In reaction to the court’s decision, Regina Delgado, a former employee of the Plaza Inn resort area hotel and plaintiff in the case, said, “We are thrilled by the Court’s decision and hope Disney will stop fighting against paying its workers a living wage.”
The ruling comes as unionized hotel workers at the Anaheim Hilton and Sheraton Park in the resort area staged walkouts this week as part of rolling strikes for better pay.
Ada Briceño, co-president of Unite Here Local 11 – the union representing hotel workers in Southern California, expressed her elation at the court’s decision in a phone interview, stating, “We believe that workers should have the right to live where they work, especially those who make Disneyland or the surrounding hotels profitable.”
The outcome of this ruling is monumental for Disney workers, who have been fighting for better wages and benefits for years. The court’s decision marks a significant step towards improved living conditions for thousands of Disneyland employees, and sets a precedent for future workers’ rights cases. As attorney Richard McCracken, who represented the plaintiffs in the lawsuit, stated:
“The only really surprising aspect of this case is how much effort Disney has devoted to avoiding paying all its employees at least $15 an hour. The Court of Appeal has carried out the intentions of the Anaheim voter.”
This historicruling has the potential to change the landscape for Disney employees and those in similar industries.
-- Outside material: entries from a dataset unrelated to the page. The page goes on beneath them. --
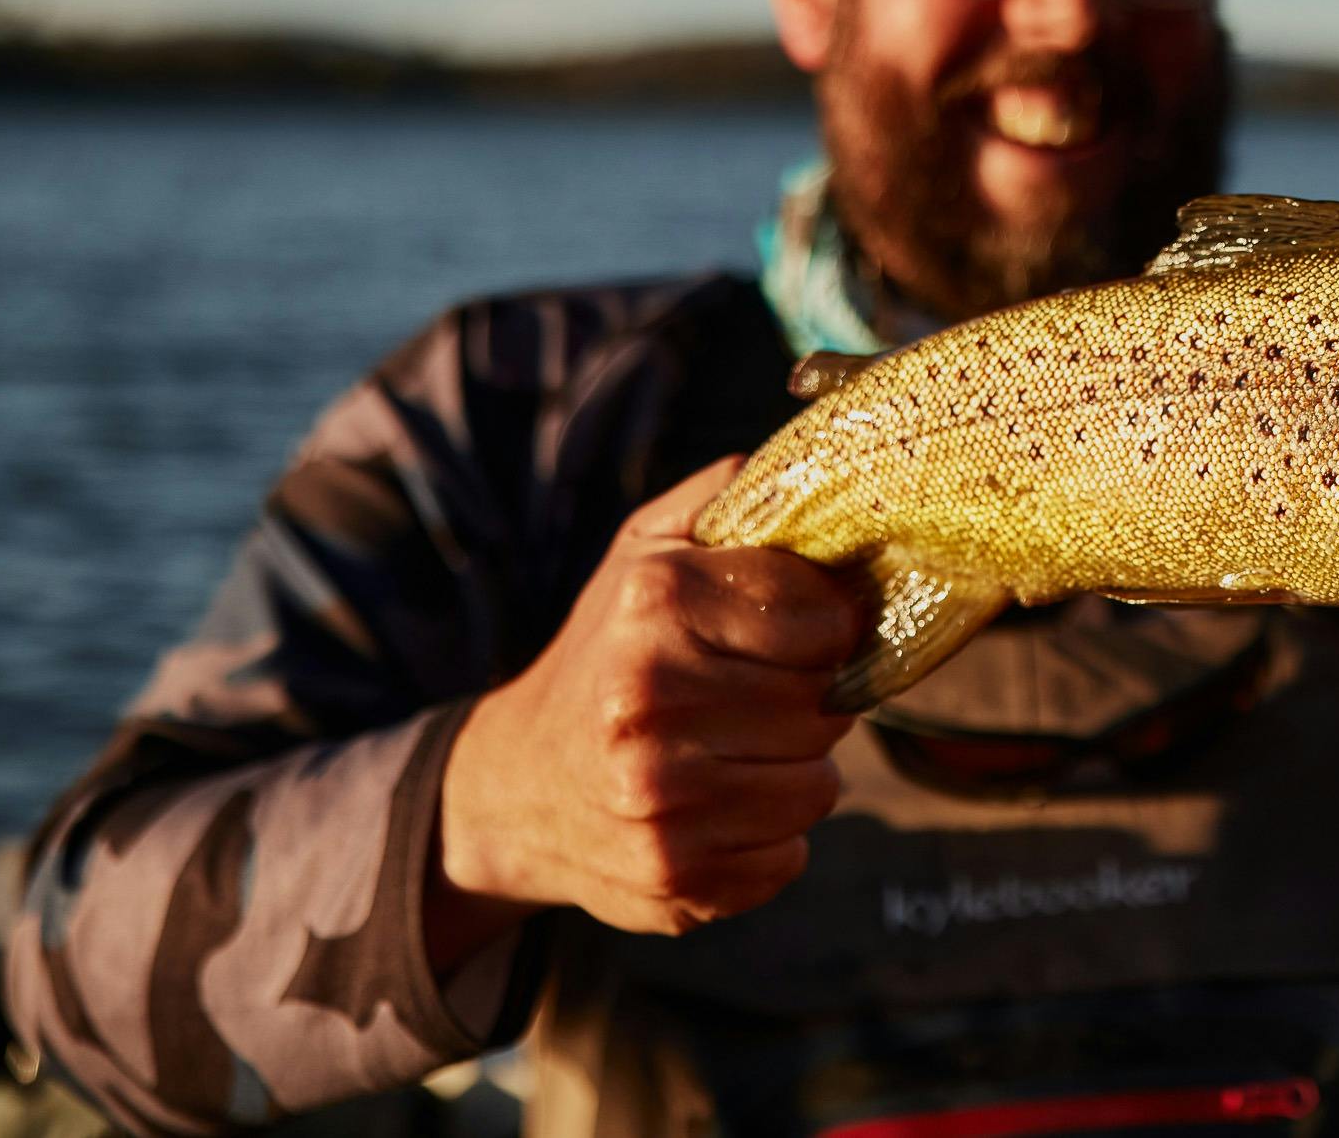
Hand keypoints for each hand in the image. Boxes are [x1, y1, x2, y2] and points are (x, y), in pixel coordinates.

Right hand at [429, 457, 863, 956]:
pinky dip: (766, 838)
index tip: (790, 635)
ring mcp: (661, 801)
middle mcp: (651, 704)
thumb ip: (727, 500)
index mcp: (655, 607)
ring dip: (792, 772)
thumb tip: (814, 459)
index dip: (820, 629)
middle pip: (826, 707)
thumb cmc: (605, 655)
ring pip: (820, 788)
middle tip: (749, 699)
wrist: (513, 788)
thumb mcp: (643, 552)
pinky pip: (790, 857)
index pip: (824, 620)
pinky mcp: (674, 879)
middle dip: (803, 702)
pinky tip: (714, 809)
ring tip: (730, 753)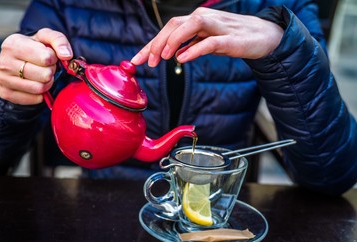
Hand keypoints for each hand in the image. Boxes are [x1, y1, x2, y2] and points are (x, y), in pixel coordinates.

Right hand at [0, 28, 72, 104]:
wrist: (17, 61)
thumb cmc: (34, 49)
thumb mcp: (46, 38)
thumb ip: (58, 40)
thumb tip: (66, 55)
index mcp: (13, 44)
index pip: (46, 58)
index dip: (53, 59)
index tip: (49, 57)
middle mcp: (4, 61)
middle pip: (44, 75)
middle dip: (51, 72)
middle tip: (47, 68)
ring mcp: (2, 78)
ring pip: (39, 88)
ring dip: (47, 84)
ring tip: (43, 76)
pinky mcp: (5, 93)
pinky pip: (34, 99)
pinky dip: (41, 94)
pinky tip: (37, 85)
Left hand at [131, 7, 282, 66]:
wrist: (265, 36)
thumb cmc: (235, 38)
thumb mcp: (209, 42)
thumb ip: (193, 45)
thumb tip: (177, 55)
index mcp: (196, 21)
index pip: (168, 29)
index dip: (151, 45)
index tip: (137, 60)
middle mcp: (204, 19)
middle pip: (174, 25)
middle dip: (156, 43)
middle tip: (147, 62)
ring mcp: (217, 27)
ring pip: (189, 26)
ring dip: (172, 41)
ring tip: (162, 58)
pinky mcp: (230, 38)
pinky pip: (209, 42)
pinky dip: (194, 49)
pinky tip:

It emphasizes the importance of a living wage, particularly for those employees who are essential to the operation and success of major corporations like Disneyland.
The decision also underscores the power of collective action. The Disneyland employees’ victory was not just a result of legal action, but also of their continued advocacy and organizing efforts. This case serves as a reminder of the significant changes that can occur when workers stand together to demand fair treatment and compensation.
Disneyland has yet to release a statement regarding the court’s decision. It remains to be seen whether the company will appeal the ruling or comply with the new minimum wage requirements. However, the court’s decision is a significant step forward in the fight for fair wages and workers’ rights.